Nutrition Facts : Calories 1426 calories, Carbohydrate 219 grams, Fat 42 grams, Fiber 15 grams, Protein 42 grams, Sugar 30 grams
ANDREW'S PROTEIN-PACKED VEGAN CHILI
I made this for my fiance to take to work by combining three of my chili loves: stout, beans, and cocoa powder!
Provided by YummySmellsca
Categories Grains
Time 2h30m
Yield 1 large pot, 10 serving(s)
Number Of Ingredients 25
Steps:
- Heat olive oil in a VERY large stockpot.
- Add onion and sweat down thoroughly.
- Add ingredients through to the jalapenos. Cook 5-7 minutes, stirring often.
- Add spices and stir until fragrant.
- Pour in beer, tomatoes, crushed tomatoes and tomato paste. Stir well and add water (or beer) as required (the mixture should be fairly liquid).
- Add cocoa powder and stir.
- Let simmer on low heat 45 minutes.
- Add quinoa, stir and simmer 20 minutes, adding water if required.
- Add beans along with their liquid, stir and simmer at least 15 minutes before serving.
Nutrition Facts : Calories 183.6, Fat 4.1, SaturatedFat 0.6, Sodium 306.2, Carbohydrate 33.6, Fiber 8.6, Sugar 8.1, Protein 7.4
Tips:
- Use a variety of beans. This will give your chili a more complex flavor and texture. Some good options include kidney beans, black beans, pinto beans, and Great Northern beans.

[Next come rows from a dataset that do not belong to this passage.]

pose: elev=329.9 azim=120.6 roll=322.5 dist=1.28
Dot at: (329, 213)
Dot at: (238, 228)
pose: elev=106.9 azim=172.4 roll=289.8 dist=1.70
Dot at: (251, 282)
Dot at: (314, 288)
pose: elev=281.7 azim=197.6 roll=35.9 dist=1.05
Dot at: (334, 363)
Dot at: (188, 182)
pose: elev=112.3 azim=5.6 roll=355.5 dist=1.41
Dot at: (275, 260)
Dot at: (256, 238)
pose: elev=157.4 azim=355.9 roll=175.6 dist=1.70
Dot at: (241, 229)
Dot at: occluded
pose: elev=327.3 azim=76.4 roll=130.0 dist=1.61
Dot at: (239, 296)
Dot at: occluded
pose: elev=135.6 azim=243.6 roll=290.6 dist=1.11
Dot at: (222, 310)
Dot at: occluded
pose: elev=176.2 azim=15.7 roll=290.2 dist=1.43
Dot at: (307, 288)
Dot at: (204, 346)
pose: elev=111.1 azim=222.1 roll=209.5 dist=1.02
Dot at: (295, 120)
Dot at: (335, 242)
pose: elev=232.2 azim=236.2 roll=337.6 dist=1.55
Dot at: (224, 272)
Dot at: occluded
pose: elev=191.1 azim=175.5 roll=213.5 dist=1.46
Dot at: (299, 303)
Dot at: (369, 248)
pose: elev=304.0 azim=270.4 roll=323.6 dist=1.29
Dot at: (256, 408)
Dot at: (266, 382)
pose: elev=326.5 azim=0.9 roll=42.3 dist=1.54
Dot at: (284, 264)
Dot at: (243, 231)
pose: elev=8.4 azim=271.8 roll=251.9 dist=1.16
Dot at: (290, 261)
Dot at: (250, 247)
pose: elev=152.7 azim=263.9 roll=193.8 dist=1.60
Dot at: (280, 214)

- Don't be afraid to experiment with different spices. Chili is a versatile dish, so you can really tailor the flavor to your liking. Some popular spices to use include chili powder, cumin, paprika, oregano, and garlic powder.
- Let your chili simmer for a while. This will allow the flavors to meld together and develop. The longer you simmer your chili, the better it will taste.
- Serve your chili with your favorite toppings. Some popular options include cheese, sour cream, onions, and cilantro.
Conclusion:
Chili is a hearty and delicious dish that is perfect for a cold day. It is also a great way to use up leftover meat and vegetables. With a little planning and effort, you can make a delicious chili that your family and friends will love.